#### PASSAGE GIVEN
The RPG elements of Pyre are most on display with your team as you’ll have to choose how to respond to them, who to favor, which three to play as (called a triumvirate), and ultimately who to leave behind. The sections of the game where you interact with your team play out like a visual novel. You learn more about the characters through dialogue and make choices that will change the story, in ways both big and small.
During these sections, you’ll become invested in your team and learn more about them, discovering why characters are in exile and why they want to go free. Each choice to free a character becomes a compelling decision as some characters have bonds with each other and react to being split up from their friends. Sometimes, characters ask you to set them free next in order to join someone you’ve already liberated… or characters may even plead with you to lose a match to allow someone else to go free.
Pyre Gameplay
Pyre is not a roguelike like Hades. It plays like a sports game during the rites, with the main objective to score on another team’s goal (their Pyre) and keep them from scoring on yours. While I’m not normally a fan of sports games, each team member has different abilities and ways to maneuver and score, making each teammate feel unique and special and keeping gameplay fun.
Each rite is win or lose, with no option to repeat it. While initially, the stakes are low, with your teammates getting experience for losing or winning, the stakes escalate as the plot advances. Pyre lets you feel the characters’ desperation as time runs out while you try desperately to free your friends from the Downside.
########
#### MATERIAL PROVIDED
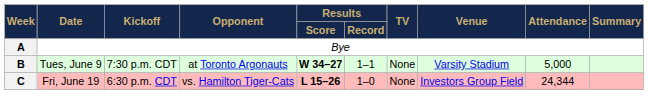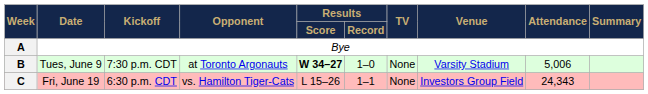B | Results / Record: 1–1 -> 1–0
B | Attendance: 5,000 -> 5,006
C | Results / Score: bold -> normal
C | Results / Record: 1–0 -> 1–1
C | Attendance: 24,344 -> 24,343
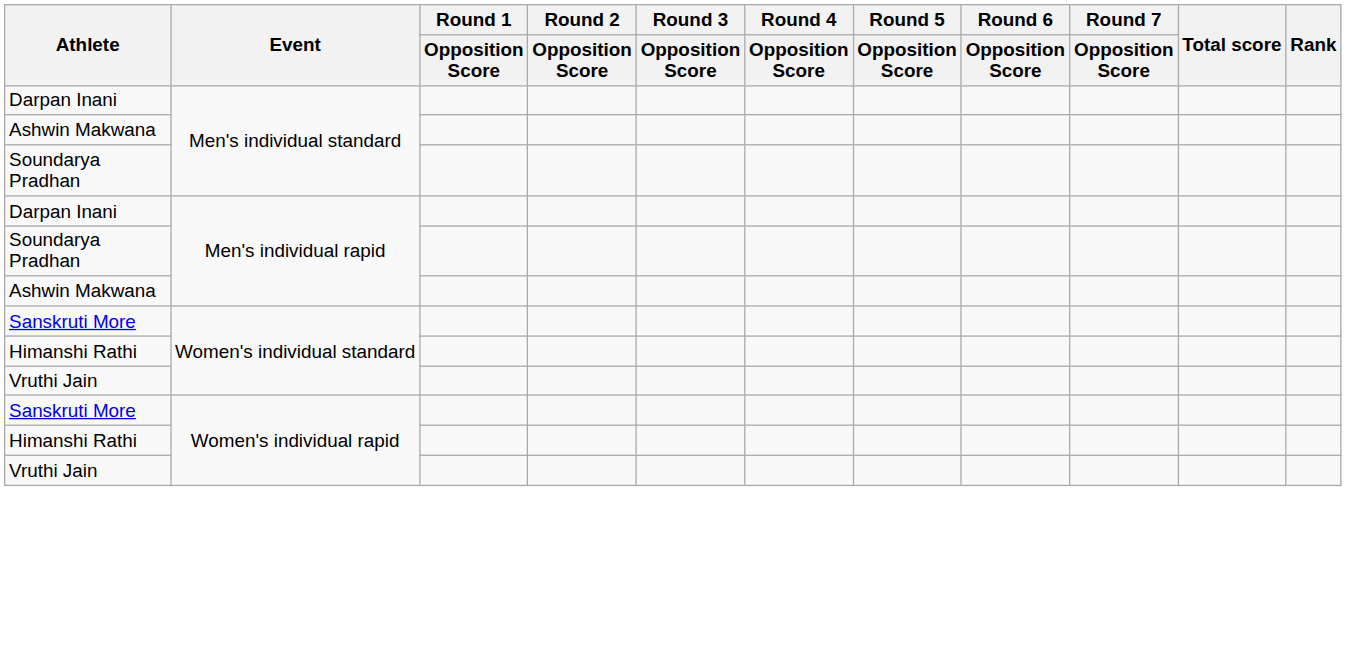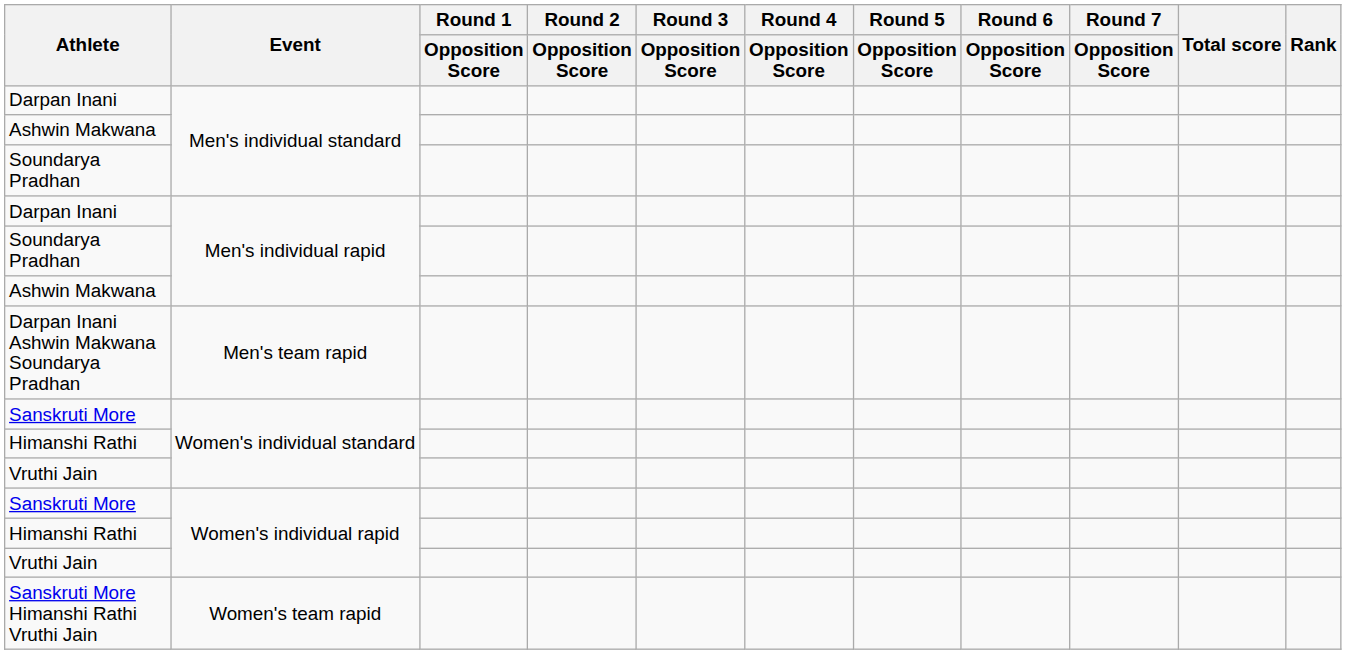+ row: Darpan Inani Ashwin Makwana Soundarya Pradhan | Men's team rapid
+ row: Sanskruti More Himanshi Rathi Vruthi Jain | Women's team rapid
########
• _THE TASKS_
- 1) Answer the following questions using the passage about the game Pyre:
(a) What name is given to the three characters chosen to play as?
(b) What is another team's goal called during the rites?
(c) What do teammates receive for losing or winning while the stakes are still low?
- 2) From the passage about the game Pyre, set down everything from "The RPG elements" down to "big and small.".
- 3) Take the passage about the game Pyre further, continuing from its final sentence.

• _WRITTEN ANSWERS_
- 1)
(a) A triumvirate.
(b) Their Pyre.
(c) Experience.

- 2)
The RPG elements of Pyre are most on display with your team as you’ll have to choose how to respond to them, who to favor, which three to play as (called a triumvirate), and ultimately who to leave behind. The sections of the game where you interact with your team play out like a visual novel. You learn more about the characters through dialogue and make choices that will change the story, in ways both big and small.

- 3)
Each rite in Pyre feels personal, but no moments feel more critical than the liberation rites. While most matches are lower stakes games that generally determine who you’ll be facing in the liberation rite, liberation rites are matches that allow someone to go free and critically alter the game’s story.
If you win a liberation rite, you’ll free one of your favorite characters but be unable to play them again. If you lose you’ll have to watch as someone else goes free instead and watch your team literally lose hope afterward. As the game goes on, getting more members to freedom and choosing the right members to liberate becomes more important. The game became a gripping masterpiece that I stayed up until 5 AM finishing to see how it ended.
Pyre: Your Own Story
Included in Pyre is a story about telling stories, recording its own heroic past, and giving you the chance to have your own story written in the stars. Your foremost vessel of information about the world is an in-game book. Players slowly unlock more sections to reveal the lore of the world and your team’s place within it.
The Book of Rites has over 100 pages and details information about everything from why there are dead mythical monsters in each stage of the map, to the secrets of the eight scribes who wrote the book and built the nation you’re from, to your character’s role within the game. Somehow, the Book of Rites manages to be one of the best parts of the game! I’ve spent hours just reading this book, cheering when I beat a rite and coming back to the caravan to discover there was more to read.
Pyre is one of the best games I’ve ever played. It tells a story that now lives rent-free in my head, causing me to listen to its songs on repeat, think about its story, and replay it more than once. In Pyre, you get to write your own story in the stars, culminating in a truly profound experience you’ll only understand if you play for yourself. If you’re looking to give Supergiant another shot while waiting for the full release of Hades II, I highly recommend Pyre.